Zlatko Dalic and Croatia’s incredible World Cup journey came to an end on Sunday as they fell to France 4-2 in the final despite a heroic effort.
Despite the heartbreaking result, Dalic can hold his head high having led Croatia to their best-ever finish at a World Cup, and indeed he may even count his side unlucky to lose as they dominated the final.
Here’s a closer look at how Dalic and Croatia fared in the tournament showpiece.
Goals – 2
Shots – 14
Shots on target – 4
Possession – 66%
Pass Accuracy – 83%
Dalic went with the same lineup that had emerged triumphant in the semi-final against England, retaining Marcelo Brozovic as a defensive midfielder in order to free Luka Modric and Ivan Rakitic from defensive duties.
It allowed Croatia to dominate possession, and in truth they are likely to wonder how they weren’t able to convert their dominance into more goals. Even allowing for France’s well-drilled defence, Croatia had their moments, but their shooting – just four of their 14 shots were on target – let them down.
TACTICAL TALKING POINT
Did Dalic err on the side of familiarity with his formation? The talking point after Croatia’s penalty shooutout win over Russia in the quarter-finals was that a 4-2-3-1 didn’t allow Modric to get forward enough, and the 4-1-4-1 is what earned this side their signature 3-0 win over Argentina in the group stages.
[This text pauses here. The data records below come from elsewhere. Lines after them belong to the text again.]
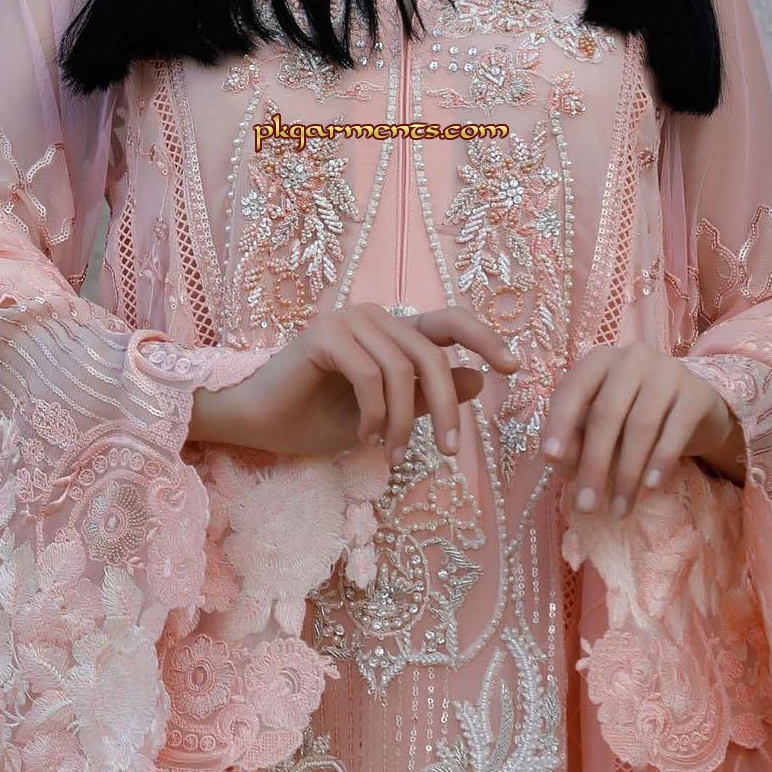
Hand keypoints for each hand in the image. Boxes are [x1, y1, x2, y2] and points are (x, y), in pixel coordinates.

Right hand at [215, 303, 518, 463]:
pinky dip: (375, 413)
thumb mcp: (386, 415)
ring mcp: (348, 320)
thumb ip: (426, 396)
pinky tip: (367, 437)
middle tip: (450, 451)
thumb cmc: (317, 419)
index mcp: (392, 331)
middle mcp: (374, 317)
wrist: (258, 424)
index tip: (513, 367)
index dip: (484, 337)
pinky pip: (370, 375)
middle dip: (446, 406)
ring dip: (404, 421)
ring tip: (392, 454)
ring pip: (402, 369)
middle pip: (431, 355)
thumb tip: (480, 378)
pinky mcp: (325, 334)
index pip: (450, 322)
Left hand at [540, 342, 741, 517]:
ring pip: (640, 425)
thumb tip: (560, 464)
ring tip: (619, 509)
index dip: (560, 424)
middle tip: (586, 506)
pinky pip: (675, 430)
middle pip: (606, 413)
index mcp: (600, 360)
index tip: (550, 460)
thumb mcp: (603, 425)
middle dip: (594, 464)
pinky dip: (660, 461)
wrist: (694, 412)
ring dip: (627, 474)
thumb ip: (577, 438)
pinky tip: (651, 487)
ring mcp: (668, 371)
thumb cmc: (635, 417)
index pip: (573, 389)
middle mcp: (633, 358)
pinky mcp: (697, 393)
But Croatia were guaranteed to control possession almost by default, given France’s counter-attacking set-up. Playing Andrej Kramaric from the start in a 4-2-3-1 would have added some thrust up front.
Dalic and his players will go down as heroes even though they ended up losing in their first major shot at international glory. Indeed, they matched France in just about every aspect other than scoring goals, and even there, they’ll be entitled to wonder how they fell short. They’ll no doubt curse their luck – a debatable VAR penalty decision and an own goal accounted for two of France’s goals. But Dalic’s brave, determined Croatia won hearts all over the world.
RATING – 6/10
It was a dramatic final that barely let the French manager exhale until the final whistle, but as that whistle rang, it brought a moment of history as the 49-year-old joined Franz Beckenbauer and Mario Zagallo as the only people to win the World Cup as both player and manager.
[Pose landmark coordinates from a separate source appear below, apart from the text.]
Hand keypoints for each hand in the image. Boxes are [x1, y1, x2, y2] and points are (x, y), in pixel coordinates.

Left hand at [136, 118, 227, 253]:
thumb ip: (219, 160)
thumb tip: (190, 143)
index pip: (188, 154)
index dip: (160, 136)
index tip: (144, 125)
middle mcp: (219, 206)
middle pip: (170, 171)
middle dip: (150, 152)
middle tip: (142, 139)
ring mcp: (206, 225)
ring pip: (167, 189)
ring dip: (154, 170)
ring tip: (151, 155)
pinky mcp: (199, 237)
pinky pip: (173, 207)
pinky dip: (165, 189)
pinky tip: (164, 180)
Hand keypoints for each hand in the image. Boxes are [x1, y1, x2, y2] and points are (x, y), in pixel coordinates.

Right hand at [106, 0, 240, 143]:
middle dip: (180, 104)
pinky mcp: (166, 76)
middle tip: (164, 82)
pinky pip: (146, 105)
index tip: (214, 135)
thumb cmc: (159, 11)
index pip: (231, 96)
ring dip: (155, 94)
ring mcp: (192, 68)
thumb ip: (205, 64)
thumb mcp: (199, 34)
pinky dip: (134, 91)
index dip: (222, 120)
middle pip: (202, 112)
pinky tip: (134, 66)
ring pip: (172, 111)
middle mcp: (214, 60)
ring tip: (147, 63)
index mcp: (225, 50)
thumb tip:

Here’s an analysis of how Deschamps fared on Sunday.
Goals – 4
Shots – 7
Shots on target – 6
Possession – 34%
Pass Accuracy – 68%
France lined up in a familiar 4-2-3-1, with the tactics they’d been using throughout the tournament – sitting deep, soaking up the pressure and ready to spring a counter. Indeed, Croatia were ideal opponents for Deschamps, who has made this France team content to let their opposition have the ball.
It was nonetheless a risky strategy and for the entire first half France weren’t in the game. Yet they led 2-1 at the end before running away with the game in the second period.
TACTICAL TALKING POINT
This was the rare game where N’Golo Kante’s impact was limited – he had fewer touches than anyone else in the first half – and it was to Deschamps’ credit that he acted swiftly in taking his ever-reliable midfielder off soon after the break.
That France scored twice so quickly after Steven N’Zonzi came on, both from surging runs in midfield, was telling. It wouldn’t be a stretch to say the game changed on that substitution.
Deschamps has been criticised for putting the handbrakes on this thrilling French team too much, but on Sunday he earned the ultimate vindication. His style has led Les Bleus to a second World Cup trophy, an accolade no one will ever take away from him.
That it added to his personal collection, having won the trophy as a player, only added to his reputation, and it’s safe to say no manager has emerged with his reputation more enhanced this summer.
RATING – 8/10
France rode their luck before roaring past Croatia to win the World Cup for a second time as a thrilling tournament came to a fitting conclusion.
The 4-2 victory under stormy skies at Moscow’s Luzhniki Stadium means Didier Deschamps’ side have buried the pain of their defeat in the Euro 2016 final on home soil.